13 july 2014
(Reuters) – World financial markets became reacquainted with fear last week, and even if it was short-lived, the ructions in some riskier assets looked to some like a precursor to a much rougher ride down the road.
Concerns that Portugal’s largest listed bank, Banco Espirito Santo was badly exposed to its owners’ accounting problems raised eyebrows in Europe and the U.S., getting investors to ask whether there were more shoes to drop in European banking.
Also some excess speculation that has been building up in various corners has bubbled over. Examples included the halt in trading in the stock of a company, Cynk Technology, with no assets or revenue, that had soared to a $6.4 billion market value, and the sudden collapse of Spanish wireless provider Gowex after a massive accounting fraud.
Add in the big reversal in fortunes for some companies who recently did U.S. IPOs, plus Puerto Rico’s increasingly troubled debt picture, and it was tempting to remember Warren Buffett’s old saying: “Only when the tide goes out do you discover who’s been swimming naked.”
Billionaire investor Carl Icahn said he has become very wary. “In my mind, it is time to be cautious about the U.S. stock markets,” he said in a telephone interview on Thursday. “While we are having a great year, I am being very selective about the companies I purchase.”
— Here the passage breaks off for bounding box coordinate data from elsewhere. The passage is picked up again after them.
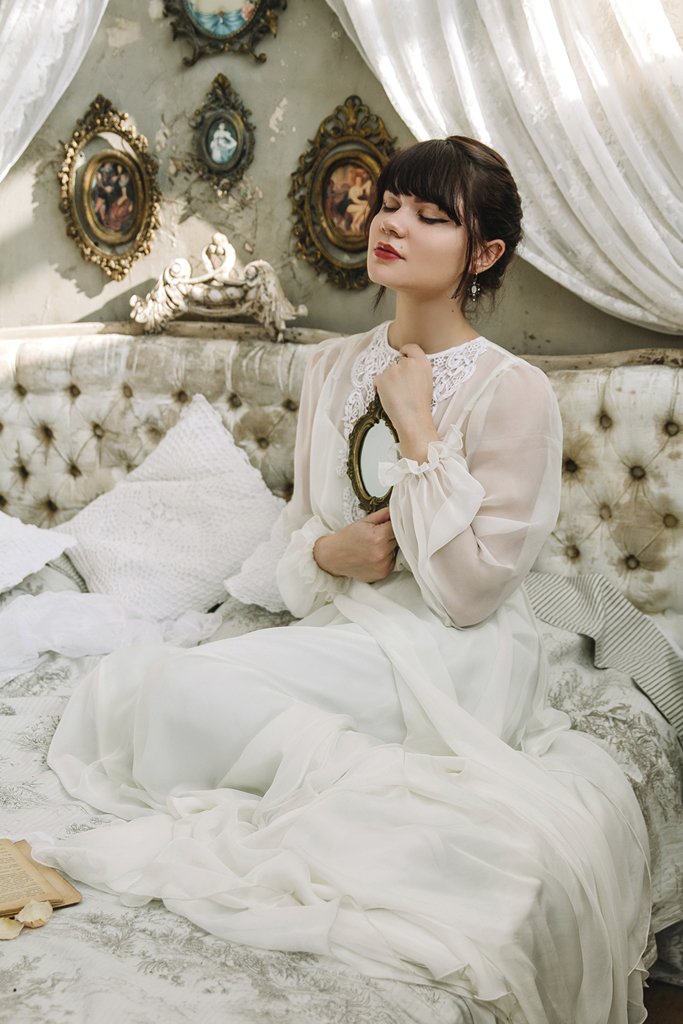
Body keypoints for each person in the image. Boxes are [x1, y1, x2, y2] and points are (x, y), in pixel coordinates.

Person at [40, 137, 649, 1024]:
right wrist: (330, 555)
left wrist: (417, 428)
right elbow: (296, 542)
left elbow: (470, 593)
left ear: (483, 254)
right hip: (342, 626)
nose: (392, 224)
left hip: (455, 655)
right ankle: (361, 785)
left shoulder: (513, 392)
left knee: (174, 694)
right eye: (391, 204)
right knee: (143, 685)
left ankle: (375, 802)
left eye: (430, 217)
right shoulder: (328, 366)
It all comes against a backdrop of anxiety about whether global markets and economies are resilient enough to cope when the U.S. Federal Reserve takes the punch bowl away by ending its bond buying program and then starts to raise interest rates – probably next year – for the first time since 2006.
The sense of complacency that had set in among many investors has begun to disappear. Small-cap U.S. stocks fell more than 4 percent last week, their worst one-week performance in more than two years, while Spain’s Banco Popular postponed a bond offering and Greece could only place about half of what it wanted in a debt sale.
What’s unclear is whether this is all about a short-lived, modest correction in some high-risk assets that had gotten out of control, or if its a harbinger of something more dramatic to come. Some are confident there will be a correction.
“I don’t care if it’s Portugal, Ukraine, Russia or the Fed, markets are due for at least a pause or potentially a 10 to 12 percent pullback on a trading basis,” said Jeffrey Saut, chief investment strategist at Raymond James Financial in St. Petersburg, Florida.
A correction of about 10 percent would generally be welcomed by large institutional managers, as the S&P 500 has not dropped by that amount in about three years. In recent weeks it has come within range of the 2,000 mark for the first time ever, having nearly tripled from its lows in 2009 during the financial crisis.